- **Data**:
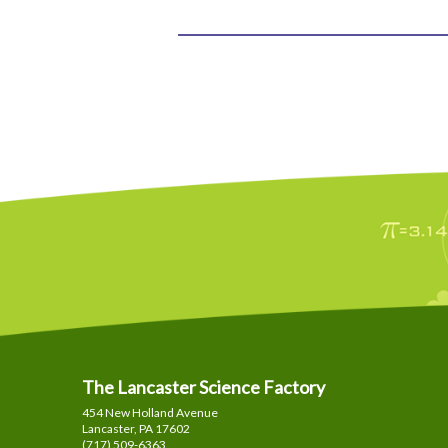
The Lancaster Science Factory
454 New Holland Avenue
Lancaster, PA
17602
(717) 509-6363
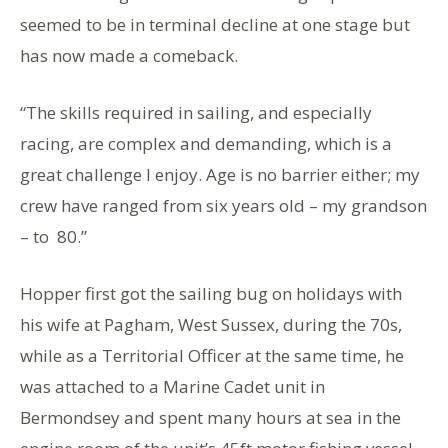
seemed to be in terminal decline at one stage but
has now made a comeback.
“The skills required in sailing, and especially
racing, are complex and demanding, which is a
great challenge I enjoy. Age is no barrier either; my
crew have ranged from six years old – my grandson
– to 80.”
Hopper first got the sailing bug on holidays with
his wife at Pagham, West Sussex, during the 70s,
while as a Territorial Officer at the same time, he
was attached to a Marine Cadet unit in
Bermondsey and spent many hours at sea in the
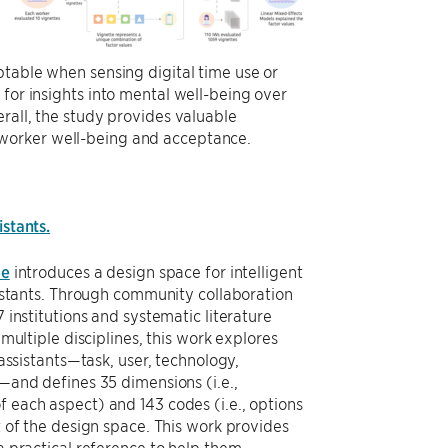
ptable when sensing digital time use or
 for insights into mental well-being over
erall, the study provides valuable
 worker well-being and acceptance.
istants.
ee
introduces a design space for intelligent
sistants. Through community collaboration
 institutions and systematic literature
multiple disciplines, this work explores
assistants—task, user, technology,
—and defines 35 dimensions (i.e.,
each aspect) and 143 codes (i.e., options
 of the design space. This work provides
a practical reference to help them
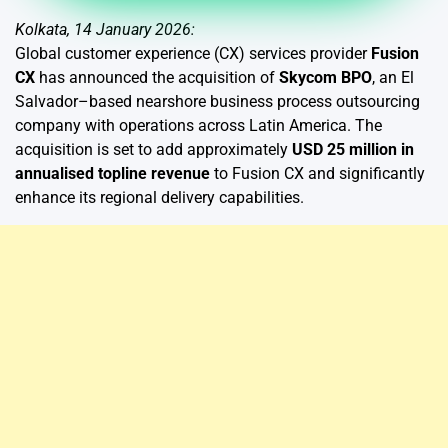
Kolkata, 14 January 2026:
Global customer experience (CX) services provider
Fusion
CX
has announced the acquisition of
Skycom BPO
, an El
Salvador–based nearshore business process outsourcing
company with operations across Latin America. The
acquisition is set to add approximately
USD 25 million in
annualised topline revenue
to Fusion CX and significantly
enhance its regional delivery capabilities.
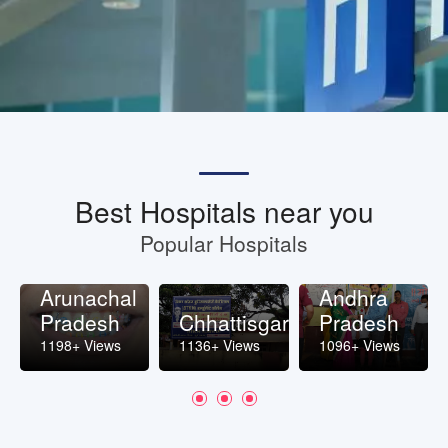
Best Hospitals near you
Popular Hospitals
Arunachal
Andhra
Pradesh
Chhattisgarh
Pradesh
1198+ Views
1136+ Views
1096+ Views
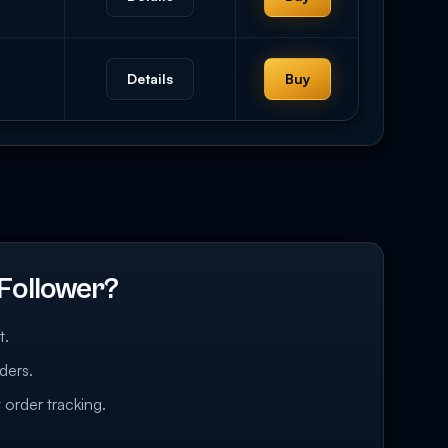
Details
Buy
Follower?
t.
ders.
 order tracking.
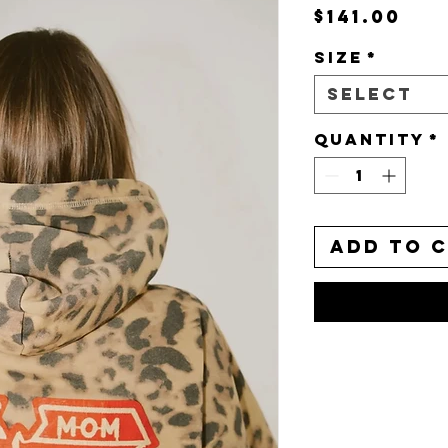
Pri
$141.00
Size
*
Select
Quantity
*
Add to 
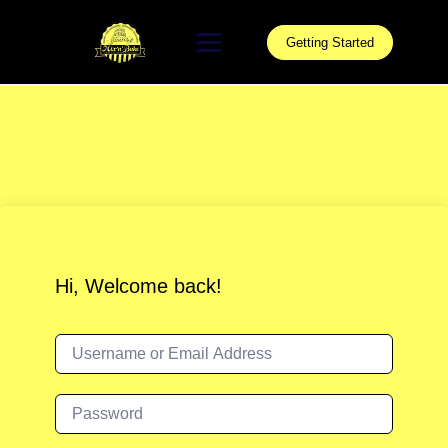
Skip
to
Getting Started
content
Hi, Welcome back!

- **What the exercise asks**: Copy every line of text in the material above without changing anything, but leave out the picture markers.

- **Your response**:
The Lancaster Science Factory
454 New Holland Avenue
Lancaster, PA
17602
(717) 509-6363
seemed to be in terminal decline at one stage but
has now made a comeback.
“The skills required in sailing, and especially
racing, are complex and demanding, which is a
great challenge I enjoy. Age is no barrier either; my
crew have ranged from six years old – my grandson
– to 80.”
Hopper first got the sailing bug on holidays with
his wife at Pagham, West Sussex, during the 70s,
while as a Territorial Officer at the same time, he
was attached to a Marine Cadet unit in
Bermondsey and spent many hours at sea in the
ptable when sensing digital time use or
 for insights into mental well-being over
erall, the study provides valuable
 worker well-being and acceptance.
istants.
ee
introduces a design space for intelligent
sistants. Through community collaboration
 institutions and systematic literature
multiple disciplines, this work explores
assistants—task, user, technology,
—and defines 35 dimensions (i.e.,
each aspect) and 143 codes (i.e., options
 of the design space. This work provides
a practical reference to help them
Kolkata, 14 January 2026:
Global customer experience (CX) services provider
Fusion
CX
has announced the acquisition of
Skycom BPO
, an El
Salvador–based nearshore business process outsourcing
company with operations across Latin America. The
acquisition is set to add approximately
USD 25 million in
annualised topline revenue
to Fusion CX and significantly
enhance its regional delivery capabilities.
Best Hospitals near you
Popular Hospitals
Arunachal
Andhra
Pradesh
Chhattisgarh
Pradesh
1198+ Views
1136+ Views
1096+ Views
Details
Buy
Follower?
t.
ders.
 order tracking.
Pri
$141.00
Size
*
Select
Quantity
*
Add to 
Skip
to
Getting Started
content
Hi, Welcome back!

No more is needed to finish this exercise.